Alvin M. Liberman

Haskins Laboratories

May 10, 1917 - January 13, 2000


Scientific Discipline: Psychological and Cognitive Sciences
Membership Type:
Member (elected 1976)

Psychologist Alvin M. Liberman was responsible for establishing speech as a fundamental branch of experimental cognitive psychology.  He researched speech perception, or the process of identifying the consonants and vowels that compose words, to determine why speech was the most efficient carrier of linguistic information.  He discovered the main acoustic cues for most of the consonants and vowels in the English language, which guided the development of modern artificial speech synthesis.  While attempting to construct a reading machine for the blind and visible speech displays for the deaf, Liberman found that what the listener heard was determined by a particular acoustic wave pattern, as well as the patterns that preceded and followed it.  This explained the speed with which speech was decoded by the listener, and it led to a multitude of future studies on speech cognizance.  Along with his wife Isabelle, an expert on reading disabilities, Liberman proposed that children who had trouble learning to read were nearly always unable to learn phoneme awareness, or the ability to break a word down into consonants and vowels.  The couple’s results established phoneme awareness as an internationally recognized necessity in education.  

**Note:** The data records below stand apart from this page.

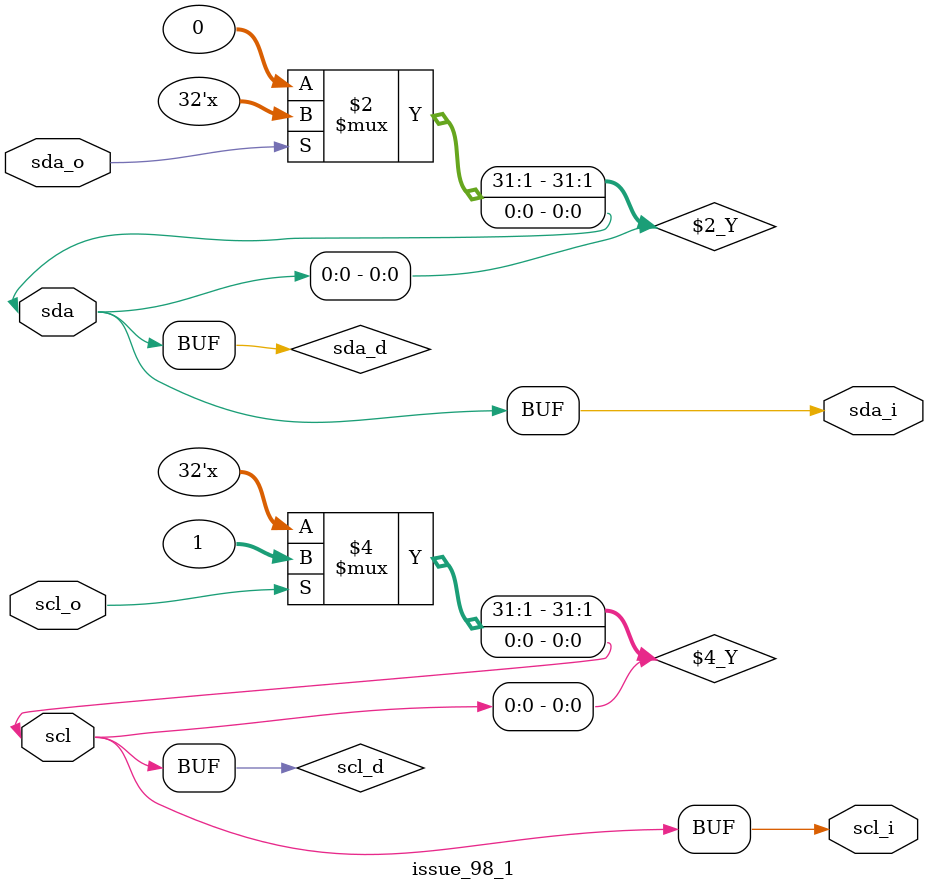
<source format=v>


`timescale 1ns/10ps

module issue_98_1 (
    sda,
    scl,
    sda_i,
    sda_o,
    scl_i,
    scl_o
);


inout sda;
wire sda;
inout scl;
wire scl;
output sda_i;
wire sda_i;
input sda_o;
output scl_i;
wire scl_i;
input scl_o;

wire scl_d;
wire sda_d;

assign sda = sda_d;
assign scl = scl_d;



assign sda_i = sda;
assign sda_d = (!sda_o) ? 0 : 'bz;
assign scl_i = scl;
assign scl_d = (!scl_o) ? 'bz : 1;

endmodule

</source>
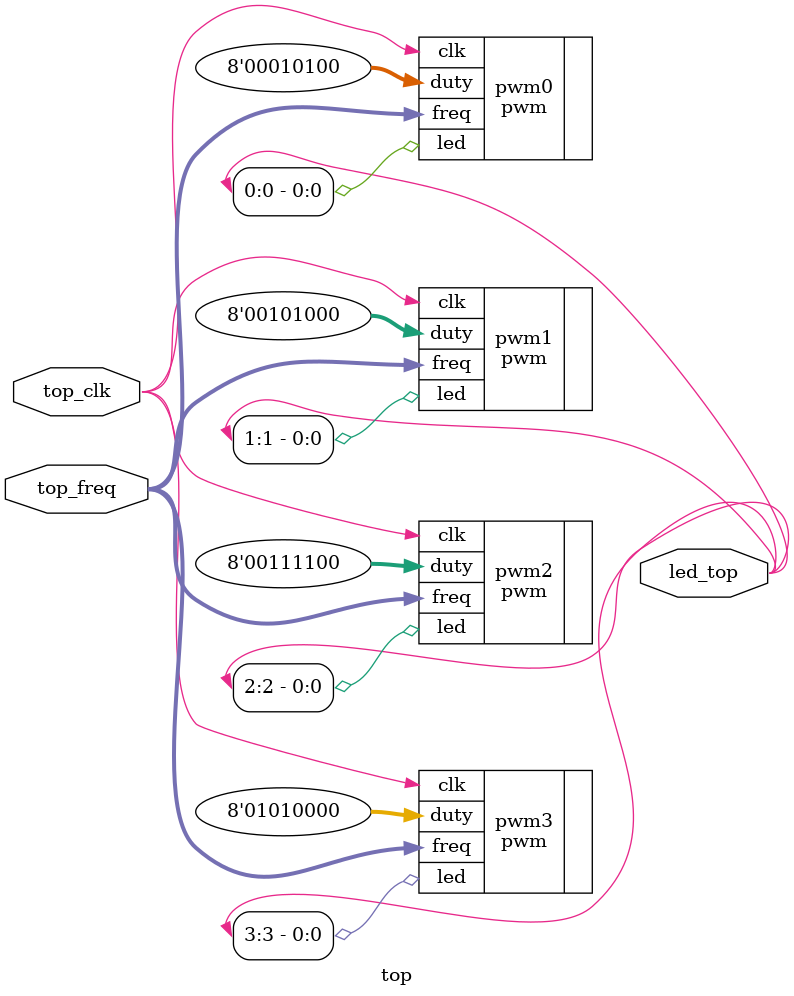
<source format=v>
`timescale 1ns / 1ps

module top(
    input top_clk,
    input [7:0] top_freq,
    output [3:0] led_top
    );

    
  
    
pwm pwm0(.clk(top_clk), .freq(top_freq), .duty(8'd20), .led(led_top[0]));
pwm pwm1(.clk(top_clk), .freq(top_freq), .duty(8'd40), .led(led_top[1]));
pwm pwm2(.clk(top_clk), .freq(top_freq), .duty(8'd60), .led(led_top[2]));
pwm pwm3(.clk(top_clk), .freq(top_freq), .duty(8'd80), .led(led_top[3]));
    
endmodule

</source>
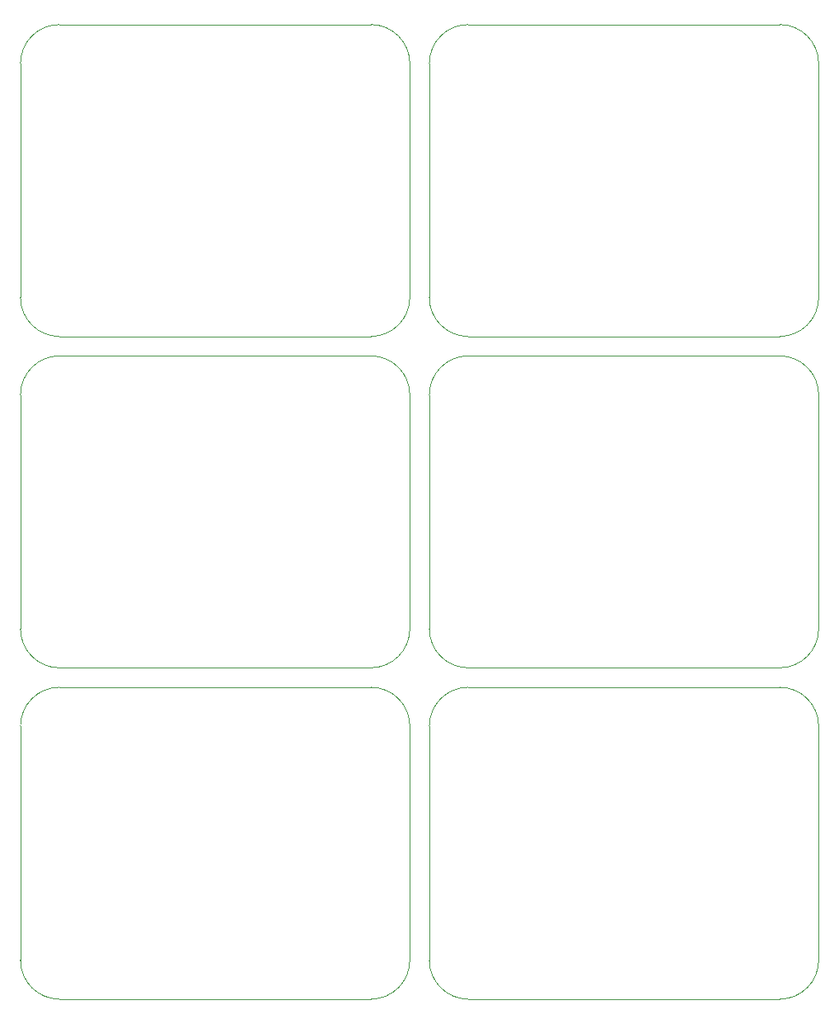
<source format=gm1>
%MOIN*%
%OFA0B0*%
%FSLAX46Y46*%
%IPPOS*%
%LPD*%
%ADD10C,0.0039370078740157488*%
%ADD21C,0.0039370078740157488*%
%ADD22C,0.0039370078740157488*%
%ADD23C,0.0039370078740157488*%
%ADD24C,0.0039370078740157488*%
%ADD25C,0.0039370078740157488*%
G01*
D10*
X0000157480Y0001259842D02*
X0001417322Y0001259842D01*
X0001417322Y0000000000D02*
X0000157480Y0000000000D01*
X0000157480Y0001259842D02*
G75*
G03*
X0000000000Y0001102362J-0000157480D01*
G01*
X0001574803Y0001102362D02*
G75*
G03*
X0001417322Y0001259842I-0000157480D01*
G01*
X0000000000Y0000157480D02*
X0000000000Y0001102362D01*
X0000000000Y0000157480D02*
G75*
G03*
X0000157480Y0000000000I0000157480D01*
G01*
X0001417322Y0000000000D02*
G75*
G03*
X0001574803Y0000157480J0000157480D01*
G01*
X0001574803Y0001102362D02*
X0001574803Y0000157480D01*
G04 next file*
G04 Gerber Fmt 4.6, Leading zero omitted, Abs format (unit mm)*
G04 Created by KiCad (PCBNEW (6.0.1)) date 2022-07-06 09:20:12*
G01*
G04 APERTURE LIST*
G04 APERTURE END LIST*
D21*
X0001811023Y0001259842D02*
X0003070866Y0001259842D01*
X0003070866Y0000000000D02*
X0001811023Y0000000000D01*
X0001811023Y0001259842D02*
G75*
G03*
X0001653543Y0001102362J-0000157480D01*
G01*
X0003228346Y0001102362D02*
G75*
G03*
X0003070866Y0001259842I-0000157480D01*
G01*
X0001653543Y0000157480D02*
X0001653543Y0001102362D01*
X0001653543Y0000157480D02*
G75*
G03*
X0001811023Y0000000000I0000157480D01*
G01*
X0003070866Y0000000000D02*
G75*
G03*
X0003228346Y0000157480J0000157480D01*
G01*
X0003228346Y0001102362D02*
X0003228346Y0000157480D01*
G04 next file*
G04 Gerber Fmt 4.6, Leading zero omitted, Abs format (unit mm)*
G04 Created by KiCad (PCBNEW (6.0.1)) date 2022-07-06 09:20:12*
G01*
G04 APERTURE LIST*
G04 APERTURE END LIST*
D22*
X0000157480Y0002598425D02*
X0001417322Y0002598425D01*
X0001417322Y0001338582D02*
X0000157480Y0001338582D01*
X0000157480Y0002598425D02*
G75*
G03*
X0000000000Y0002440944J-0000157480D01*
G01*
X0001574803Y0002440944D02*
G75*
G03*
X0001417322Y0002598425I-0000157480D01*
G01*
X0000000000Y0001496062D02*
X0000000000Y0002440944D01*
X0000000000Y0001496062D02*
G75*
G03*
X0000157480Y0001338582I0000157480D01*
G01*
X0001417322Y0001338582D02*
G75*
G03*
X0001574803Y0001496062J0000157480D01*
G01*
X0001574803Y0002440944D02*
X0001574803Y0001496062D01*
G04 next file*
G04 Gerber Fmt 4.6, Leading zero omitted, Abs format (unit mm)*
G04 Created by KiCad (PCBNEW (6.0.1)) date 2022-07-06 09:20:12*
G01*
G04 APERTURE LIST*
G04 APERTURE END LIST*
D23*
X0000157480Y0003937007D02*
X0001417322Y0003937007D01*
X0001417322Y0002677165D02*
X0000157480Y0002677165D01*
X0000157480Y0003937007D02*
G75*
G03*
X0000000000Y0003779527J-0000157480D01*
G01*
X0001574803Y0003779527D02*
G75*
G03*
X0001417322Y0003937007I-0000157480D01*
G01*
X0000000000Y0002834645D02*
X0000000000Y0003779527D01*
X0000000000Y0002834645D02*
G75*
G03*
X0000157480Y0002677165I0000157480D01*
G01*
X0001417322Y0002677165D02*
G75*
G03*
X0001574803Y0002834645J0000157480D01*
G01*
X0001574803Y0003779527D02*
X0001574803Y0002834645D01*
G04 next file*
G04 Gerber Fmt 4.6, Leading zero omitted, Abs format (unit mm)*
G04 Created by KiCad (PCBNEW (6.0.1)) date 2022-07-06 09:20:12*
G01*
G04 APERTURE LIST*
G04 APERTURE END LIST*
D24*
X0001811023Y0002598425D02*
X0003070866Y0002598425D01*
X0003070866Y0001338582D02*
X0001811023Y0001338582D01*
X0001811023Y0002598425D02*
G75*
G03*
X0001653543Y0002440944J-0000157480D01*
G01*
X0003228346Y0002440944D02*
G75*
G03*
X0003070866Y0002598425I-0000157480D01*
G01*
X0001653543Y0001496062D02*
X0001653543Y0002440944D01*
X0001653543Y0001496062D02*
G75*
G03*
X0001811023Y0001338582I0000157480D01*
G01*
X0003070866Y0001338582D02*
G75*
G03*
X0003228346Y0001496062J0000157480D01*
G01*
X0003228346Y0002440944D02*
X0003228346Y0001496062D01*
G04 next file*
G04 Gerber Fmt 4.6, Leading zero omitted, Abs format (unit mm)*
G04 Created by KiCad (PCBNEW (6.0.1)) date 2022-07-06 09:20:12*
G01*
G04 APERTURE LIST*
G04 APERTURE END LIST*
D25*
X0001811023Y0003937007D02*
X0003070866Y0003937007D01*
X0003070866Y0002677165D02*
X0001811023Y0002677165D01*
X0001811023Y0003937007D02*
G75*
G03*
X0001653543Y0003779527J-0000157480D01*
G01*
X0003228346Y0003779527D02*
G75*
G03*
X0003070866Y0003937007I-0000157480D01*
G01*
X0001653543Y0002834645D02*
X0001653543Y0003779527D01*
X0001653543Y0002834645D02*
G75*
G03*
X0001811023Y0002677165I0000157480D01*
G01*
X0003070866Y0002677165D02*
G75*
G03*
X0003228346Y0002834645J0000157480D01*
G01*
X0003228346Y0003779527D02*
X0003228346Y0002834645D01*
M02*
</source>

Liberman attended the University of Missouri, receiving his B.A. degree in 1938 and his M.A. degree in 1939.  He earned his Ph.D. in psychology from Yale University three years later.  He was an instructor at Yale from 1942 to 1943 and 1945 to 1946; he worked as a research associate for Haskins Laboratories in 1944.  After teaching as an assistant professor at Wesleyan University from 1946 to 1949, Liberman started his long tenure at the University of Connecticut.  He rose to an associate professor in 1950, a full professor in 1954, and head of the psychology department from 1961 to 1969.  He was also an adjunct professor of linguistics at Yale University from 1968 until his retirement.  He was appointed the president and director of research at Haskins Laboratories in 1975.  Liberman was affiliated with the Society of Experimental Psychologists, the Acoustical Society of America, and the American Psychological Association.  For his contributions to cognitive psychology, he received the Warren Medal from the Society of Experimental Psychologists in 1975, the Distinguished Scientific Contribution Award from the American Psychological Association in 1980, the F. O. Schmitt Medal and Prize in Neuroscience in 1988, and the Outstanding Scientific Contribution Award from the Society for the Scientific Study of Reading in 1997.